● **WHAT THE TASK ASKS**: Scan the entries below for the word "throw". Copy out every line in which it occurs.

● **RECORDS SHOWN**:
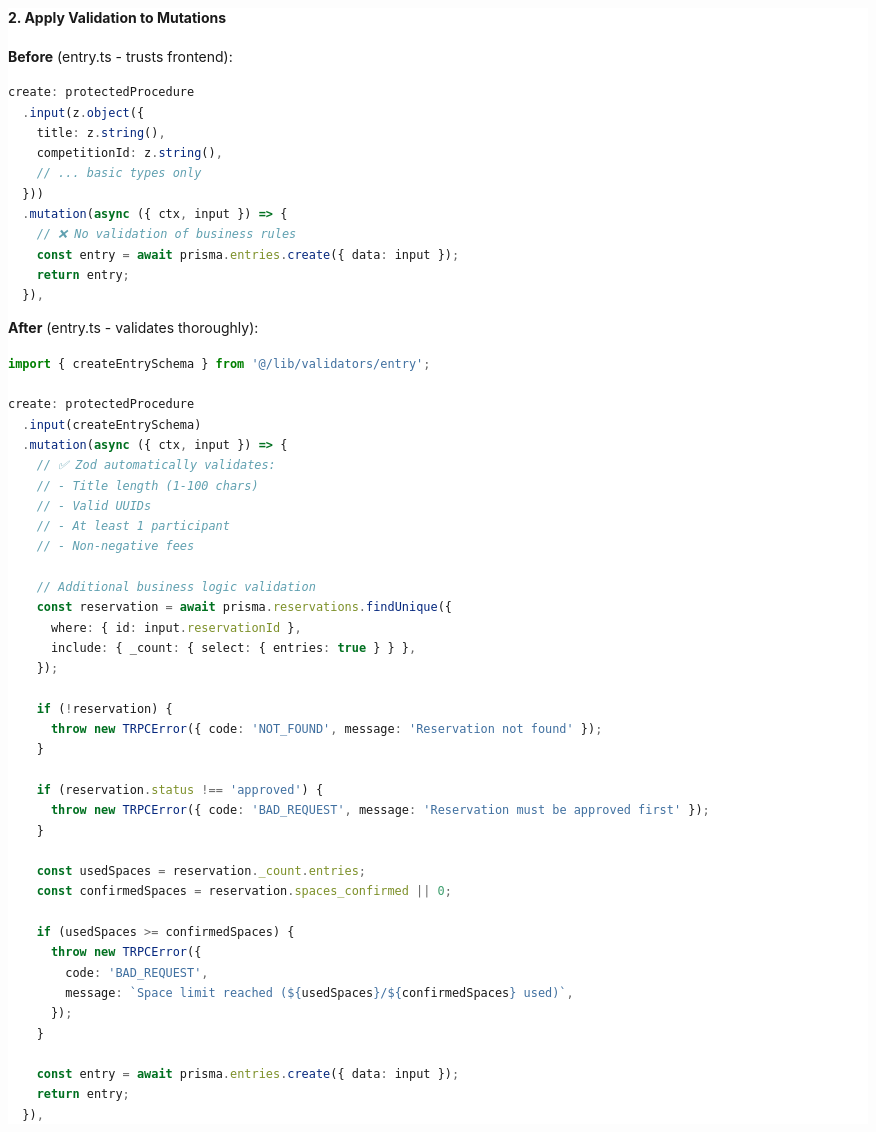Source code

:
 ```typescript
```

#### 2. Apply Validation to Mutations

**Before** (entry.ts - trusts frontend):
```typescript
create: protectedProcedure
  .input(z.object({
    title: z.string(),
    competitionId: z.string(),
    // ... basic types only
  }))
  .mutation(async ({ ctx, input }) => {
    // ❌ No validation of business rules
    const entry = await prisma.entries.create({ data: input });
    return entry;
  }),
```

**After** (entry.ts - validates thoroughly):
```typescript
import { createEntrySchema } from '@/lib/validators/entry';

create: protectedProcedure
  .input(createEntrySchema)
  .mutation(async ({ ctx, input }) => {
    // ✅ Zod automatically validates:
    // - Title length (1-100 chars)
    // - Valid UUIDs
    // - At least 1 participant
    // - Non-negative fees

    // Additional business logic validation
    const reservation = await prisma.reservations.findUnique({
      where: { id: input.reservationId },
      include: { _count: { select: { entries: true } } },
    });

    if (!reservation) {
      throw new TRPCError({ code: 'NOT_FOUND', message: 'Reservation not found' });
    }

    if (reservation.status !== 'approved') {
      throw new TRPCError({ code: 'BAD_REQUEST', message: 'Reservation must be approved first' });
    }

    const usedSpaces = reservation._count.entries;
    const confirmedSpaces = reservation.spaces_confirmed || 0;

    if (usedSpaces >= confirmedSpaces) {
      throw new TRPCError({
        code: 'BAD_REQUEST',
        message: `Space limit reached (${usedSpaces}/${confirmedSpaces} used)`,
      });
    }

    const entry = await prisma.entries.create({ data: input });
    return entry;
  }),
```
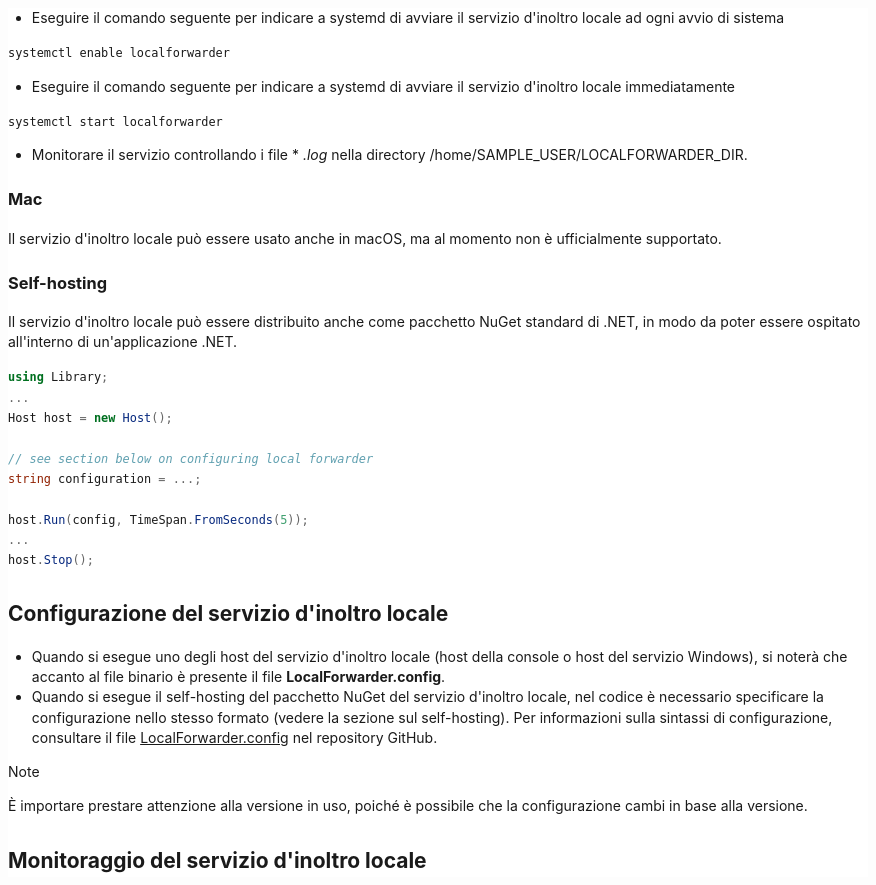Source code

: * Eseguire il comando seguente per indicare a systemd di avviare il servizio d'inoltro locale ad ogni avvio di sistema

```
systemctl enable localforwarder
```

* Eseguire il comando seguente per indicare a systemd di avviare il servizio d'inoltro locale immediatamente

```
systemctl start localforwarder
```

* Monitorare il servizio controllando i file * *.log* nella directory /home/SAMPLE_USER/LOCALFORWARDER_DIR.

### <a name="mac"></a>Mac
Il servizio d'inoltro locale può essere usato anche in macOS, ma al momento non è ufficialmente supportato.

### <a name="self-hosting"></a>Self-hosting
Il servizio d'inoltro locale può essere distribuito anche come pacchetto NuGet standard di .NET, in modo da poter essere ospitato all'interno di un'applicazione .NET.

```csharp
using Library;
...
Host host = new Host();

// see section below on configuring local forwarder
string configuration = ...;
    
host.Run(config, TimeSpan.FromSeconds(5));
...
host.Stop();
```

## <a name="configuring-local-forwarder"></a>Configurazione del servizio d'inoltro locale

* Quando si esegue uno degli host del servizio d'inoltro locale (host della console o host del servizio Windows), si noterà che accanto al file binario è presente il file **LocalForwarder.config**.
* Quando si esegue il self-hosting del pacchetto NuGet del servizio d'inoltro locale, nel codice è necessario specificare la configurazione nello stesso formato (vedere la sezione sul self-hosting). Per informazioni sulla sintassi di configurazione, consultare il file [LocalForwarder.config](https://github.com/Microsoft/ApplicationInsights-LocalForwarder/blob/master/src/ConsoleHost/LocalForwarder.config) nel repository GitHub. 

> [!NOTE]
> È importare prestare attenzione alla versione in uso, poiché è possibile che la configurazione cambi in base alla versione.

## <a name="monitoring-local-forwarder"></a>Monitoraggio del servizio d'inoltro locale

● **TASK OUTPUT**:
      throw new TRPCError({ code: 'NOT_FOUND', message: 'Reservation not found' });
      throw new TRPCError({ code: 'BAD_REQUEST', message: 'Reservation must be approved first' });
      throw new TRPCError({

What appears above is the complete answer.